» What this task involves: Once the pictures are set aside, repeat all of the data below exactly.

» Records for the task:
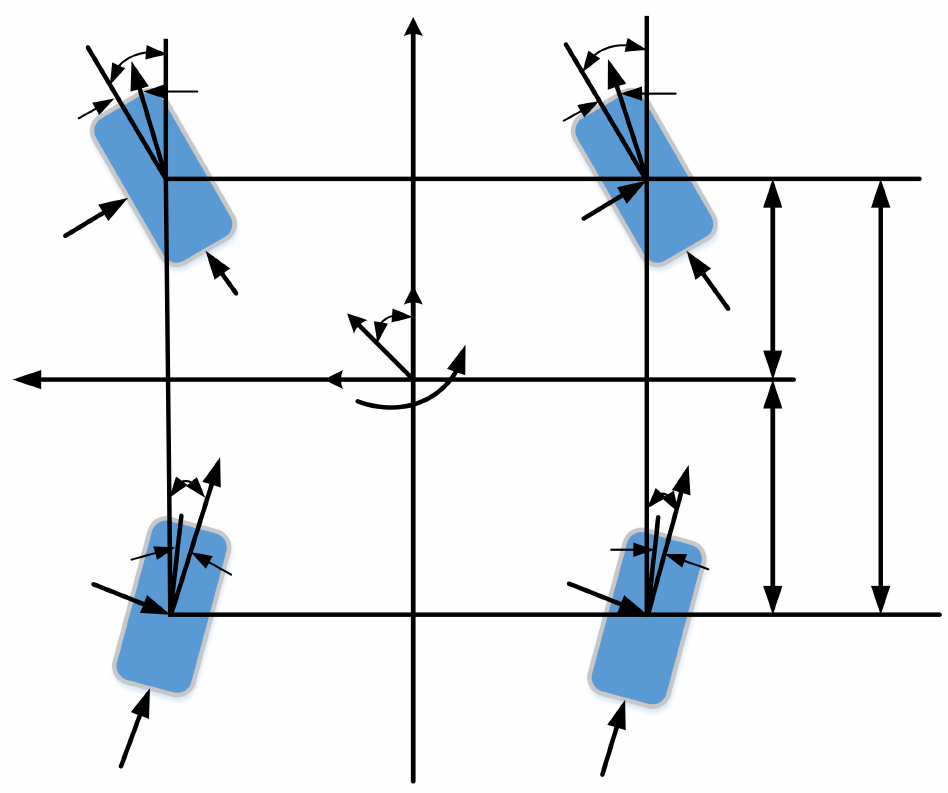
Figure 2. Vehicle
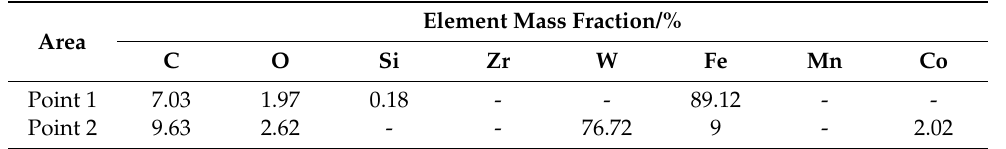
Table 3. The EDS results of Points 1 and 2 in Figure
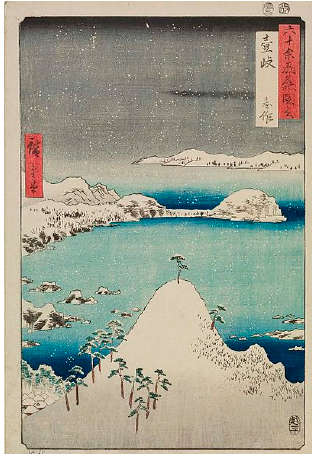
Figure 9. Utagawa Hiroshige (1797–1858), Shisa ,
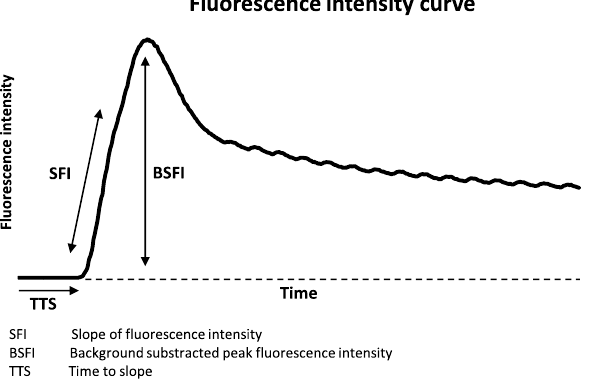
Figure 3. Figure shows a time-dependent fluorescence intensity curve and a schematic presentation for calculating the quantification parameters SFI, BSFI, and TTS. TTS defines the time between Indocyanine green (ICG) administration and the first fluorescence signal. SFI represents the maximal slope of the curve. For the calculation of BSFI, the initial fluorescence intensity before injection of ICG is subtracted from the peak fluorescence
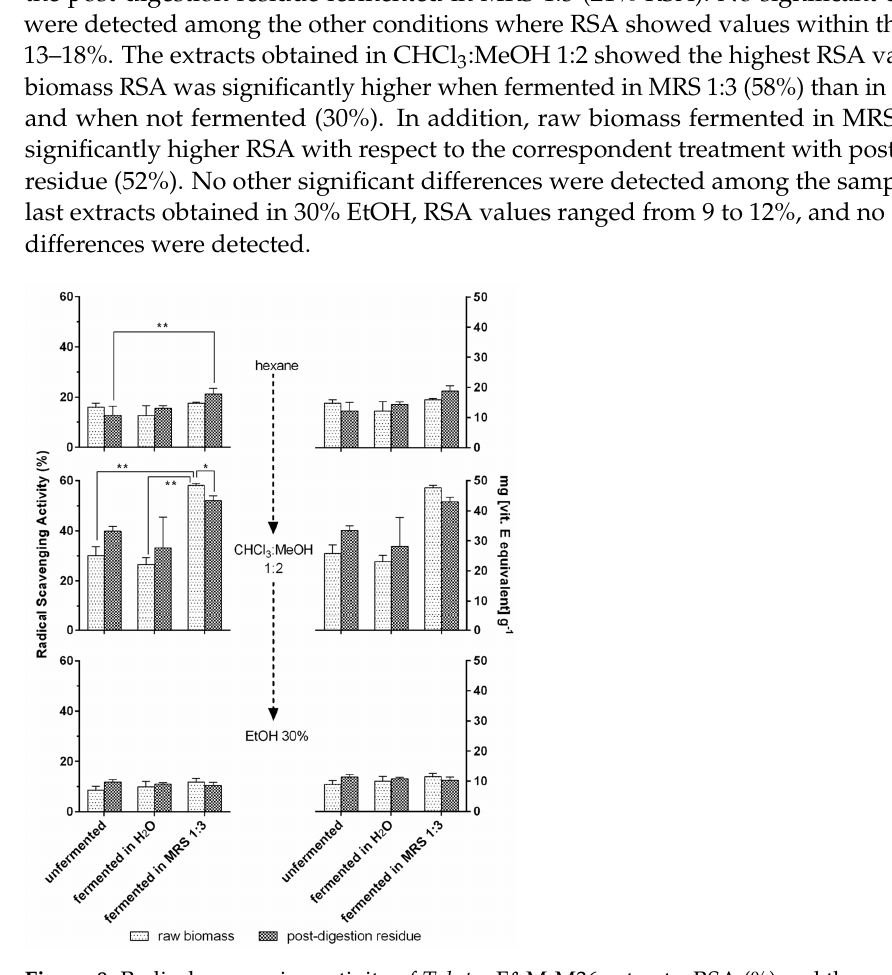
Figure 8. Radical scavenging activity of T. lutea F&M-M36 extracts. RSA (%) and the corresponding vitamin E equivalents (mg [Vit. E equivalent] g − 1 ) of T. lutea F&M-M36 raw biomass and postdigestion residue, unfermented or fermented in H ₂ O or MRS 1:3, sequentially extracted in hexane, CHCl 3 : MeOH 1:2 and 30% EtOH. Data are expressed as mean ± standard error. ** significant differences ( p < 0.01); * significant differences ( p < 0.05).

» Response:
Figure 2. Vehicle
Table 3. The EDS results of Points 1 and 2 in Figure
Figure 9. Utagawa Hiroshige (1797–1858), Shisa ,
Figure 3. Figure shows a time-dependent fluorescence intensity curve and a schematic presentation for calculating the quantification parameters SFI, BSFI, and TTS. TTS defines the time between Indocyanine green (ICG) administration and the first fluorescence signal. SFI represents the maximal slope of the curve. For the calculation of BSFI, the initial fluorescence intensity before injection of ICG is subtracted from the peak fluorescence
Figure 8. Radical scavenging activity of T. lutea F&M-M36 extracts. RSA (%) and the corresponding vitamin E equivalents (mg [Vit. E equivalent] g − 1 ) of T. lutea F&M-M36 raw biomass and postdigestion residue, unfermented or fermented in H ₂ O or MRS 1:3, sequentially extracted in hexane, CHCl 3 : MeOH 1:2 and 30% EtOH. Data are expressed as mean ± standard error. ** significant differences ( p < 0.01); * significant differences ( p < 0.05).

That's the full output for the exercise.